Background information
- Also known as: Catino
- Born: Cathérine Edoa Ngoa 12 October 1966 (age 59)
- Origin: Yaoundé, Cameroon
- Genres: Bikutsi
- Occupation: Musician
- Instrument: Singer
- Years active: 2000–present

= K-Tino =

Cameroonian singer (born 1966)

K-Tino (born 12 October 1966 as Cathérine Edoa Ngoa) is a Cameroonian singer who shot to fame in her home country with her energetic bikutsi music. She is the biological daughter of Kamgaing Paul a former businessman in Cameroon who died in July 2022.

Bikutsi music is characterized by an up-tempo 6/8 rhythm, danced with energetic pulsations of shoulders and/or pelvis. K-Tino (on earlier albums Catino) has been one of the most prominent proponents of bikutsi for more than ten years. Her songs are highly graphic, despite the fact that she denies being vulgar, saying "I'm not vulgar, and I don't put on vulgar shows. If I'm vulgar, then so is the Ewondo language." The complexity of the sexual content, which is veiled by slightly changing non-vulgar terms in the Ewondo language, is a key to bikutsi. K-Tino was dubbed "femme du peuple," "mama bonheur," and "mama la joie" by the media.
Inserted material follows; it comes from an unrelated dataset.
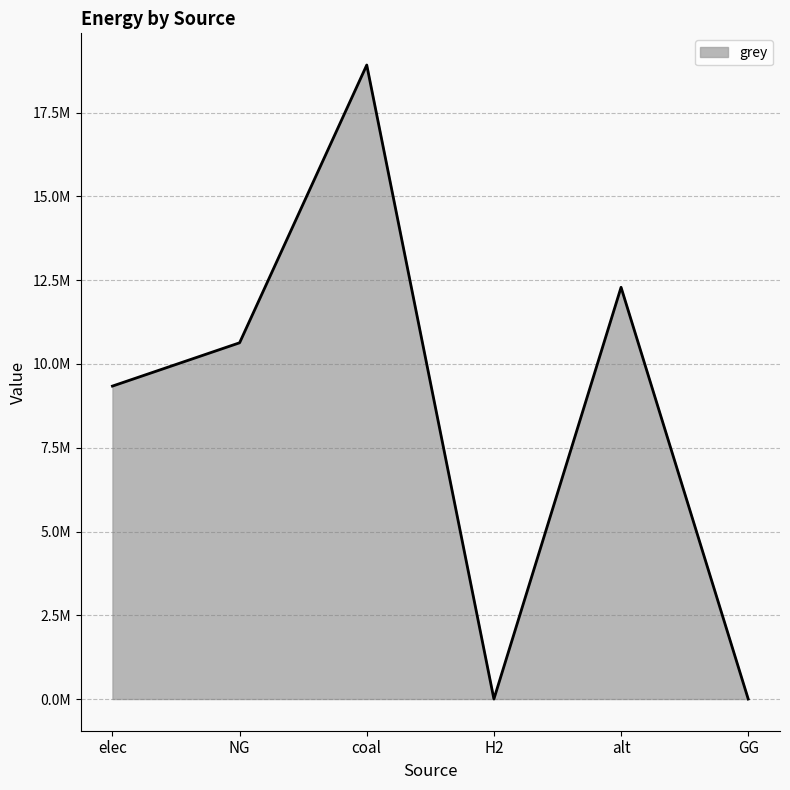

What position from the left is NG?

2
K-Tino began singing in Chacal and Escalier Bar, later joining the band Les Zombies de la Capitale.

K-tino said in early 2014 that she had stopped making obscene music and had dedicated her life to God. She is starting a church called Celestial City in the Gabonese capital.

K-Tino's daughter, K-Wash, is also a bikutsi performer.

== Reception ==

Some member of the press were critical of the sexual nature of the lyrics, including a writer for the newspaper Mutations who said, ""Cameroon has exhibited a looseness of morals unprecedented. The debauchery and the sexual perversions are of the most immoral, and affect everyone. Sex, of the most vulgar manner, is more and more present in the media and the public, marked by eccentric, indecent clothing intended to provoke sensual pleasure, nudity, and sensuality."